* _Data for this task_:
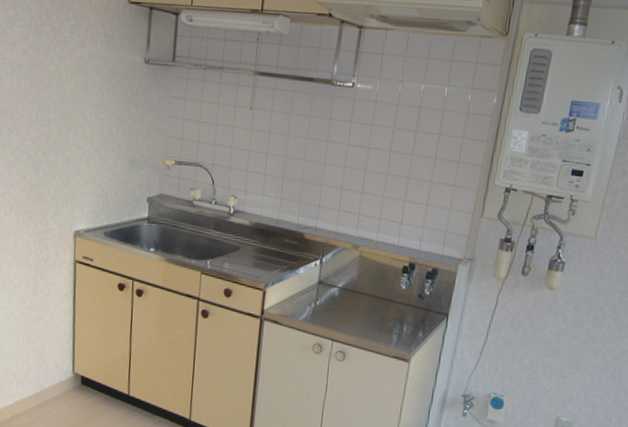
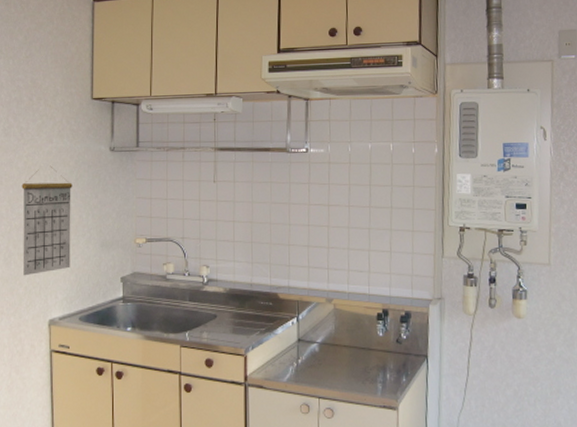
calendar: none [51,72,104,185] -> present [21,165,73,276]

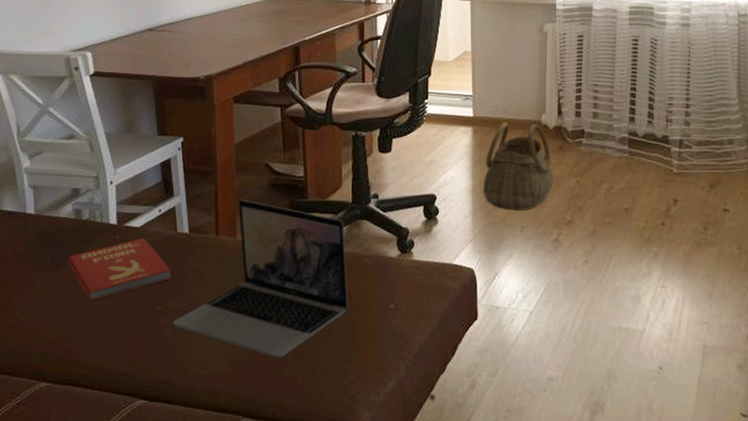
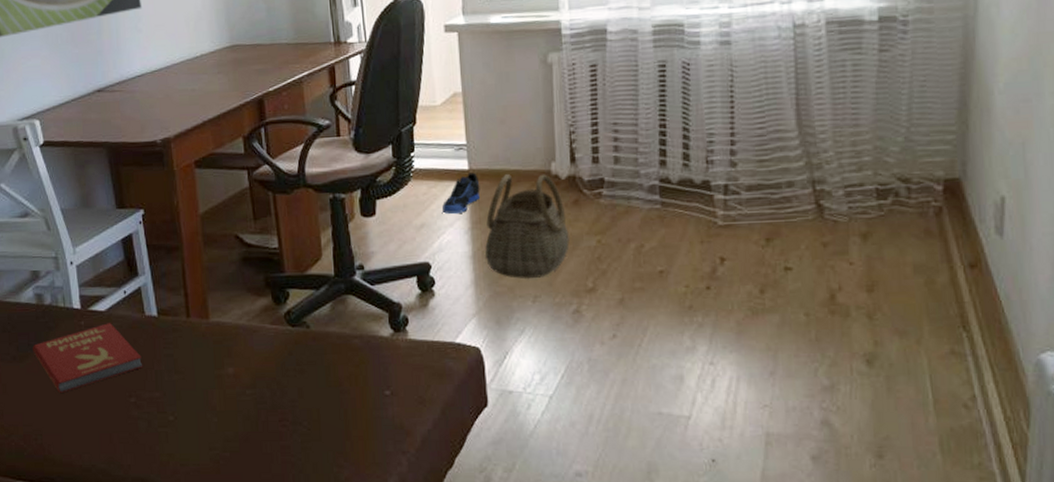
laptop: present [172,199,349,358] -> none [147,276,338,453]
sneaker: none [449,119,482,153] -> present [442,172,481,214]

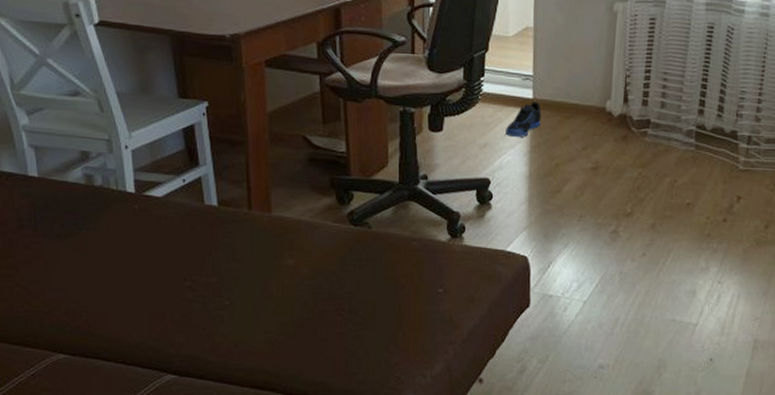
book: present [33,323,143,393] -> none [80,209,200,273]
basket: present [485,174,570,279] -> none [540,107,615,201]

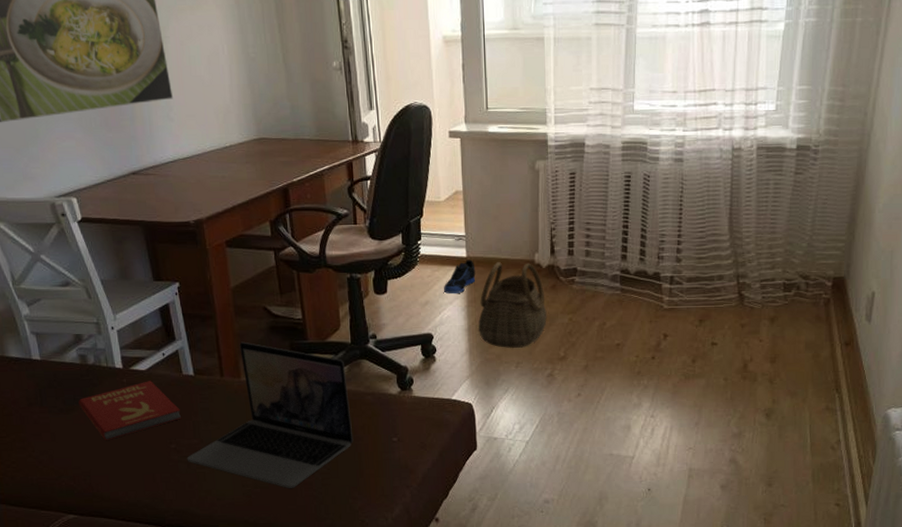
book: none [80,209,200,273] -> present [78,381,182,440]
laptop: none [202,172,394,338] -> present [187,341,354,488]
basket: none [540,107,615,201] -> present [478,262,547,349]

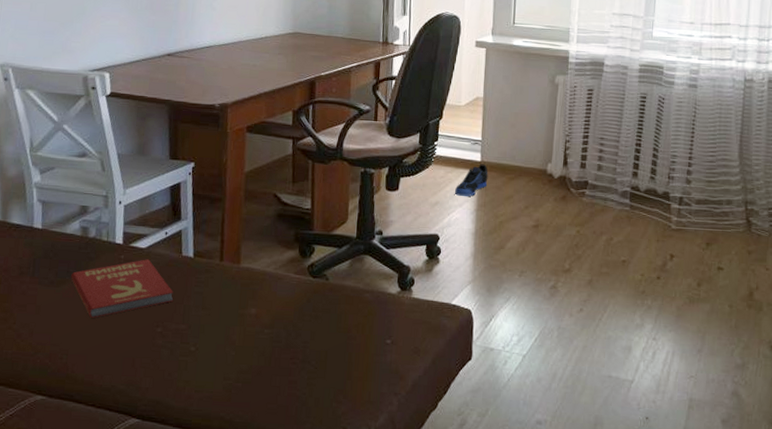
laptop: present [187,341,354,488] -> none [171,227,347,386]
basket: present [478,262,547,349] -> none [485,169,555,257]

* _About this exercise_:
Please print exactly the lines from the line containing "sneaker: none [449,119,482,153]" through the end of the records above, both included, leaving out every picture.

* _Response for this exercise_:
sneaker: none [449,119,482,153] -> present [442,172,481,214]

book: present [33,323,143,393] -> none [80,209,200,273]
basket: present [485,174,570,279] -> none [540,107,615,201]

book: none [80,209,200,273] -> present [78,381,182,440]
laptop: none [202,172,394,338] -> present [187,341,354,488]
basket: none [540,107,615,201] -> present [478,262,547,349]

laptop: present [187,341,354,488] -> none [171,227,347,386]
basket: present [478,262,547,349] -> none [485,169,555,257]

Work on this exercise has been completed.